John West Giles

= John West Giles =

19th-century British painter, engraver and lithographer

John West Giles (fl. 1830 – 1865) was a British painter, engraver and lithographer with works covering subjects such as sporting, animal, landscapes topographical views and military costumes, either made after his owns works or those of contemporary artists. He may have been the brother of Scottish painter James William Giles, as both artists shared the same address in Aberdeen in 1830, from which they sent works for exhibition at the Royal Academy. From 1844, Giles exhibited from London addresses.

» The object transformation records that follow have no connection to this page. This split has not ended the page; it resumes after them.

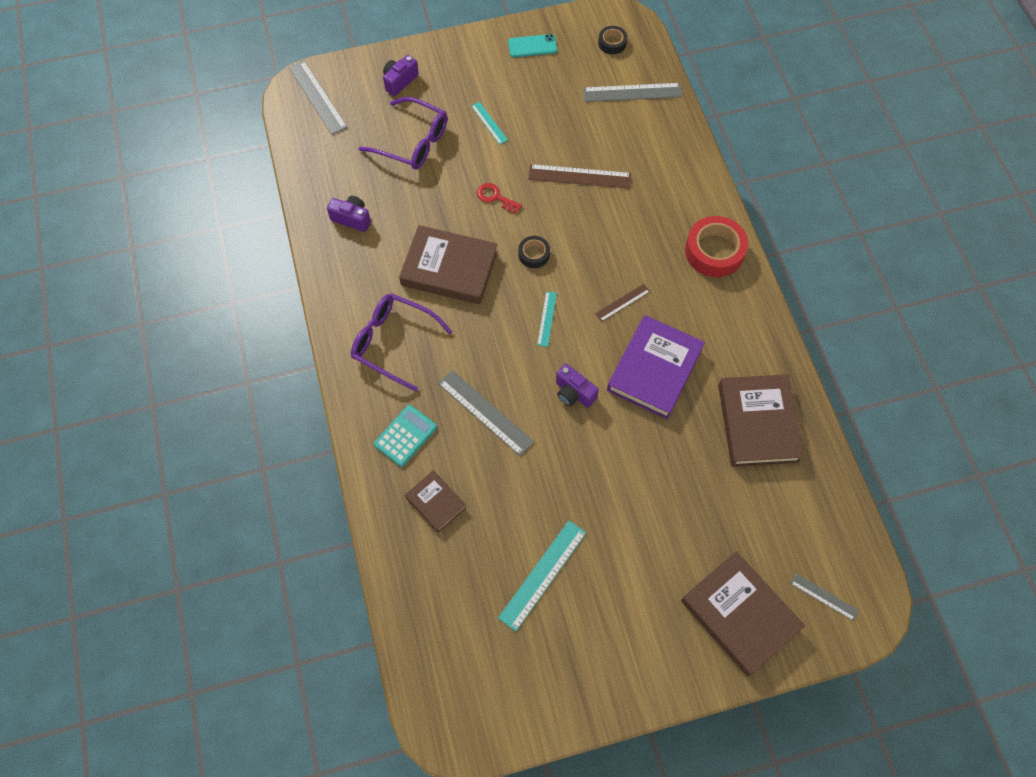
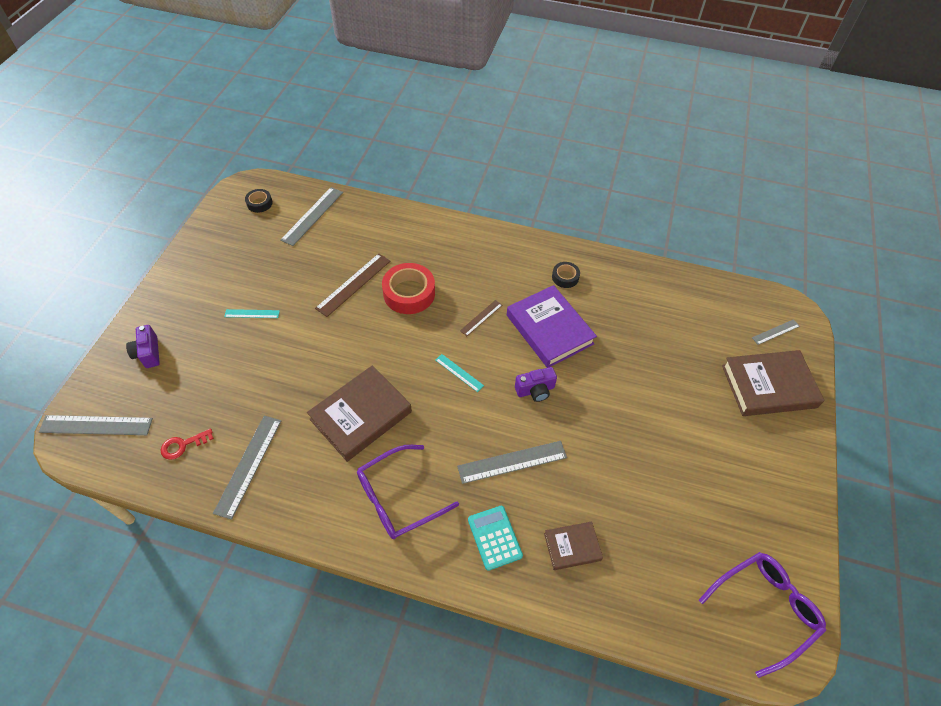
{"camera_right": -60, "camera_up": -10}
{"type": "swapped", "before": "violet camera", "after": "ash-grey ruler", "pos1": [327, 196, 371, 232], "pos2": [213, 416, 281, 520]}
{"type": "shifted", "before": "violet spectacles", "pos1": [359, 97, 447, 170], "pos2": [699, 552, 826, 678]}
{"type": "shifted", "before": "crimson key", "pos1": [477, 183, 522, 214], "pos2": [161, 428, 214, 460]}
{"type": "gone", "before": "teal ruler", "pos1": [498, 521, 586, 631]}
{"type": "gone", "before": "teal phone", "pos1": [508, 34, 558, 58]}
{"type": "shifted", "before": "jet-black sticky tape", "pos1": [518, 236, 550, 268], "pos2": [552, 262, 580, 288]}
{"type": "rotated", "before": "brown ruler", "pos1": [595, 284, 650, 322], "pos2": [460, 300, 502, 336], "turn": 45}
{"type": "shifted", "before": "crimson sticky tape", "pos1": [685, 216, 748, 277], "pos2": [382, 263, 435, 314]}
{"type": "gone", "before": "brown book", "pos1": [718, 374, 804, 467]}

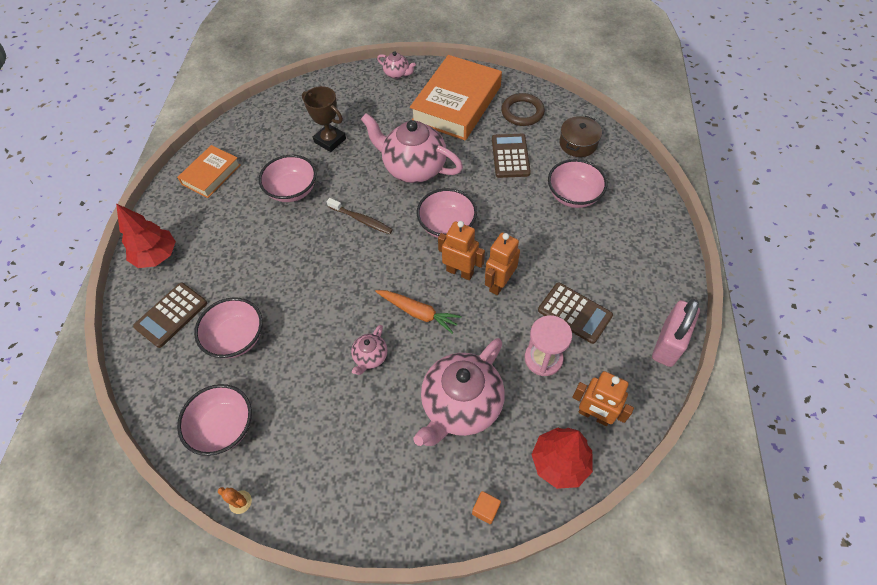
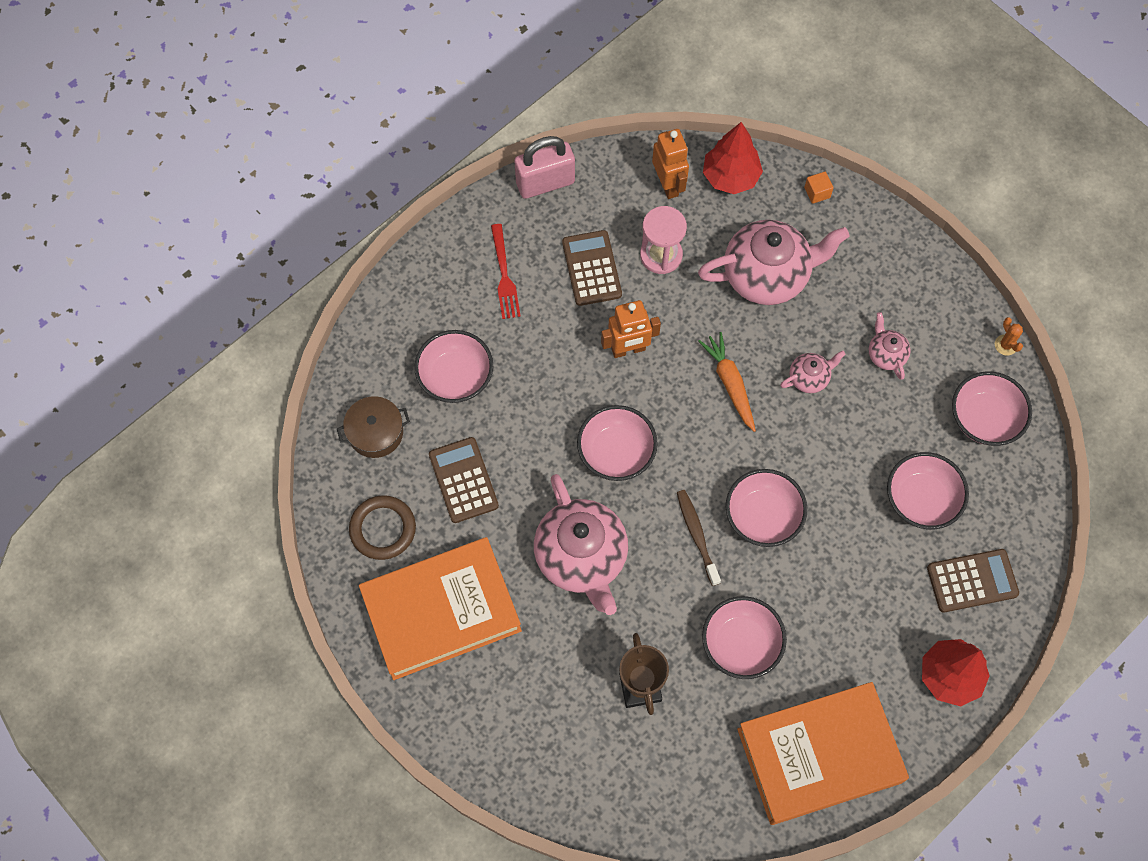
{"camera_right": -140, "camera_up": 10}
{"type": "scaled", "before": "orange-coloured book", "pos1": [177, 145, 241, 198], "pos2": [737, 682, 909, 825], "scale": 1.83}
{"type": "shifted", "before": "pink tea pot", "pos1": [377, 51, 416, 79], "pos2": [869, 312, 911, 380]}
{"type": "gone", "before": "orange-coloured toy robot", "pos1": [438, 221, 485, 280]}
{"type": "rotated", "before": "brown calculator", "pos1": [492, 134, 531, 178], "pos2": [429, 437, 499, 523], "turn": 120}
{"type": "new", "after": "crimson fork", "pos2": [491, 224, 521, 319]}
{"type": "new", "after": "pink serving bowl", "pos2": [726, 469, 807, 547]}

J. W. Giles exhibited at the Royal Academy between 1830 and 1848, as well as exhibiting five works at the British Institution.

==Works==
He is known for his lithographs of fox hunting subjects after John Herring. He also collaborated with Richard Barrett Davis, animal painter to George IV; and later to William IV and Queen Victoria, in a series of hand-coloured lithographic prints depicting different hunts, published under the title 'The Hunter's Annual' in four sets of four plates, in 1836, 1838, 1839 and 1841, to form a series of 16 prints, issued by the print publisher A. H. Bailey & Co.

His lithographs appear in a contemporary publication on the First Carlist War (1833–1840), Civil war in Spain. Characteristic sketches of the different troops, regular and irregular, native and foreign, composing the armies of don Carlos and Queen Isabella, also various scenes of military operations, and costumes of the Spanish peasantry, by Major C. V. Z., published in London by J. Dickinson (1837), based on contemporary sketches by Charles Van Zeller, a British soldier serving with the Carlist Army.

In the 1840s he also made some engravings after paintings by George French Angas, the English explorer, naturalist, painter and poet who emigrated to Australia. The collection was published in London as Typical portraits of the New Zealanders (1847).